I shot my brother a glare from the doorway. “It’s a lucky thing you’re so good with numbers ‘cause you sure as hell can’t tell a joke.”

“I thought it was funny.” Matteo’s self-satisfied smile only grew at the jab, and it didn’t fade as he leaned back in his chair. Crossing his arms, he looked me in the eye. “But seriously, what’s your plan with the girl?”

That was a damn good question. And even though it was one I knew was coming, one that had rolled through my mind the whole ride home, I still didn’t have an answer for it.

Not a good one anyway.

All I’d been thinking when I made the deal with Liv was how much I wanted her in my bed. How much I wanted to relive the ecstasy of the night before. How badly I wanted to taste her again and again. And make it so, this time, she couldn’t run away.

Beyond that? Well…

It only took Matteo half a second to correctly read my silence.

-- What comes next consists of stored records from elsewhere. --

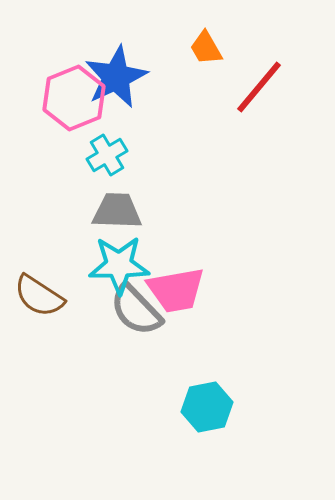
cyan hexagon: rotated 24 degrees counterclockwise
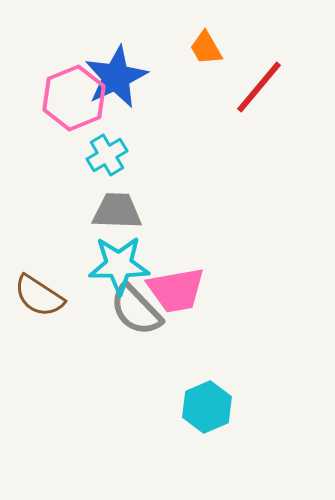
cyan hexagon: rotated 12 degrees counterclockwise
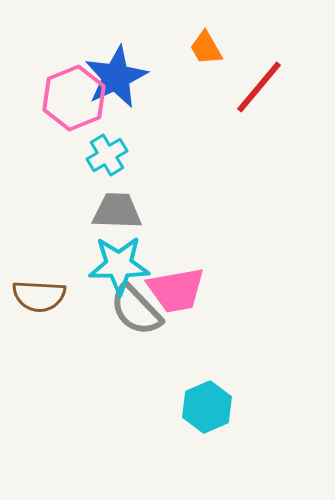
brown semicircle: rotated 30 degrees counterclockwise
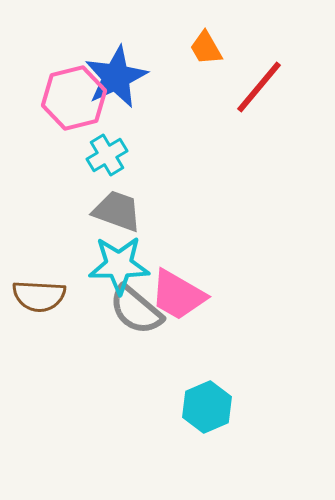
pink hexagon: rotated 8 degrees clockwise
gray trapezoid: rotated 18 degrees clockwise
pink trapezoid: moved 2 px right, 5 px down; rotated 40 degrees clockwise
gray semicircle: rotated 6 degrees counterclockwise
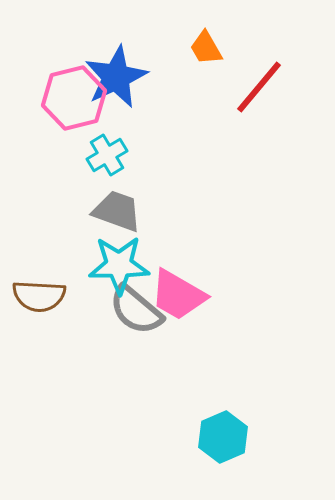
cyan hexagon: moved 16 px right, 30 px down
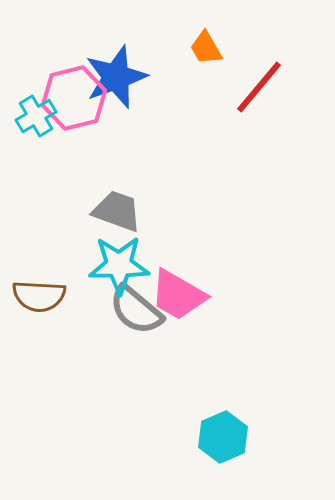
blue star: rotated 6 degrees clockwise
cyan cross: moved 71 px left, 39 px up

“Shit,” he groaned, pushing himself back from the desk. “You don’t have a plan, do you?”

“Of course I do.”

“Fucking your enemy’s sister is not a plan,” he tried to tell me.

“Sure, it is,” I shot back. “It’s just not one you like.”

Now Matteo was the one glaring, his disappointed and frustrated gaze locked on me as I moved to sit in one of the worn, brown leather chairs in front of his desk. At least that stupid grin was gone.

“I don’t care if you want to screw the Collins girl all the way to Chicago and back,” he said. “But unless you’re planning on letting me sell tickets to let the crowd at La Sera watch you, that kind of payment isn’t going to balance the books.”

I waved off his concerns with a toss of my hand. “Don’t be so damn dramatic. It’s not as if the family is doing badly. I’ve seen our numbers. We haven’t been doing this well since Papà was alive. We can easily absorb the loss.”

Matteo didn’t look convinced by my argument. His head cocked to the side as his eyes narrowed. But I didn’t know just how serious he was until he tented his hands on the desk in front of him.

Crap.

I knew that pose. It was Matteo’s serious look. The expression and posture he took on when he had to deliver hard or troubling news.

Even though we were identical twins, born only minutes apart and sharing the same face and form, my brother and I had developed very different personalities. So different that, after only being around us for a few minutes, most people had no trouble telling us apart.

Matteo, of course, was the more intellectual and businesslike one. Practically minded and slow to anger, I couldn’t remember him making a single rash decision in his life. His more level-headed attitude made him a perfect fit for his role as consigliere—advisor to the head of the family.

On the other hand, I couldn’t imagine anyone using my name and “level-headed” in the same sentence.

Of course, thoughtful consideration wasn’t my job in the family. It never had been. I’d been raised to take the reins of my father’s empire one day. I was taught to make snap decisions. To take action. To do what needed doing, consequences be damned. And I was just as good at my job as Matteo was at his.

“And if this situation was just about money, I would agree with you,” Matteo started. “Our Uncle Sal could have loaned that idiot, Theo, ten times the cash, and it still wouldn’t have put a meaningful dent in our finances.”

Great. “So why the hell are we having this conversation?”

If that was true, then all this bitching over payment and the books made no sense.

Matteo pinched the bridge of his nose as if talking to me was giving him a headache. “Because there are some things more important than money. Respect for one. Obedience for another.”